El Galeon Andelucia is a replica of a 17th century Spanish tall ship and the only galleon class vessel sailing today.  It is captained by Rosario Fernandez and has sailed from Spain to China, back to Spain, to the Caribbean and now making its way up the East Coast of North America.

A week later, I met some El Galeon crew members.  Graciously, Edita said I could come make sunset images some time.  One nice evening I went to the vessel’s top deck with her.  It was that same deck I wished I had access to only a week prior.  Now, here I was, at sunset with my camera on the top deck of this magnificent Spanish vessel. Edita is from Puerto Rico and would like to be captain of a cargo ship one day.  She is having a great experience sailing the Galeon.

On any given day, there is plenty of action right on our dock.  The pirate ship, Black Raven, has a slip here.  Each day visitors board for a fun action tour. This is Black Raven during the blessing of the fleet event.  You can see El Galeon, as well as another Spanish replica, the Nao Victoria in the background.  The Victoria was part of a Spanish expedition commanded by Ferdinand Magellan and the first ship to circumnavigate the globe.

Also, Eco Tours leave from the marina with visitors who opt for a sail, motor boat, or kayak eco tour.  I noticed this egret boarding without permission.

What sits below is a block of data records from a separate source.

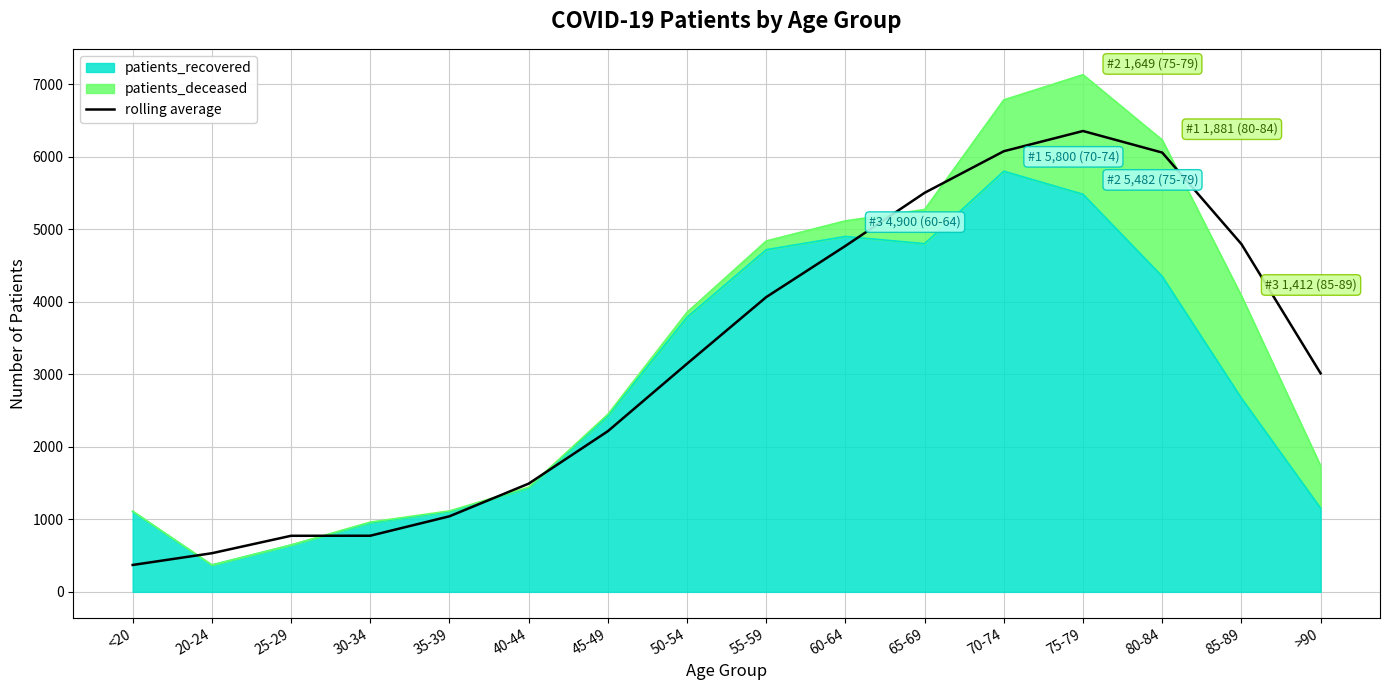

True or false: there are more than 1 points higher than both neighbors.

False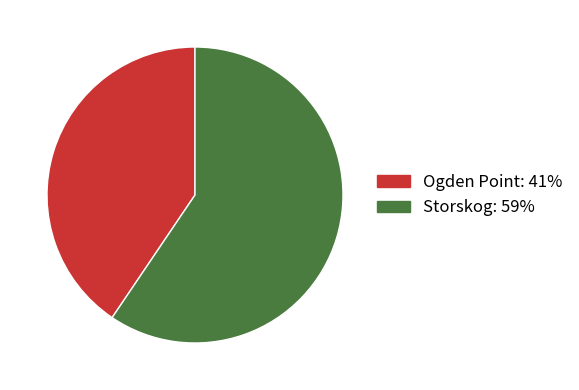

Rank the categories by value from highest to lowest.

Storskog, Ogden Point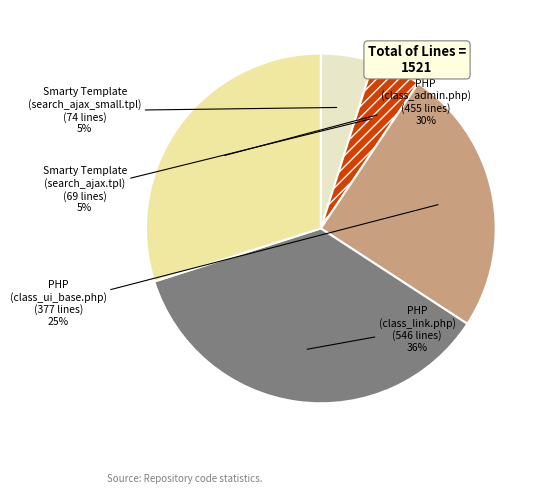

To the nearest percent, what is the average slice percentage?

20%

While browsing a sailor’s store in hopes of finding a throttle handle for our old engine controls, we met Olha from Toronto.  She was looking for charts for her trip home.  Rob gave her our phone number in case she was unable to find what she needed.  Later that day, she came to the boat so Rob could give her and her husband, Roman, some information on the inlets.  What a great adventure story they told.  Thankfully, they are here to tell it.  Perhaps she will write the story for the magazines.  The super short version:  They went to Cuba, ran up on a reef, called May-Day on the VHF, but received NO RESPONSE from Cuba. Then, Olha used the ham radio to call for help. It was ham radio operators that were finally able to get embassies involved. Olha reports that a very capable and helpful Cuban salvage company was finally able to rent a boat from the Cuban government to free their steel boat from the reef and tow them to safety.  For 35 hours they smashed up and down on that reef with each swell.  Each time the boat came down they wondered if this would be the one that would bust open the seams of their steel boat. Rather terrifying.

The St. Augustine Cruiser’s Net is a helpful network of boaters with local and general cruising knowledge that plan both social and informative events for cruisers.  They broadcast information over the VHF every morning at 9:00.  Jaye invited us to a fun social meet up downtown, and we also attended a presentation by St. Augustine Sea Tow.  They provided information about the changing inlet conditions at St. Augustine for those of us about to go out.

What do we do when we need fresh food aboard?  In St. Augustine, there is the Yellow Bus.  The route includes Publix and in one hour it returns. So, I shopped fast. That’s where we met Darcy and Wally – on the bus.  That evening they came for sundowners and we had such fun getting to know them.  They do great work as volunteers at a children’s home in Black Mountain, North Carolina.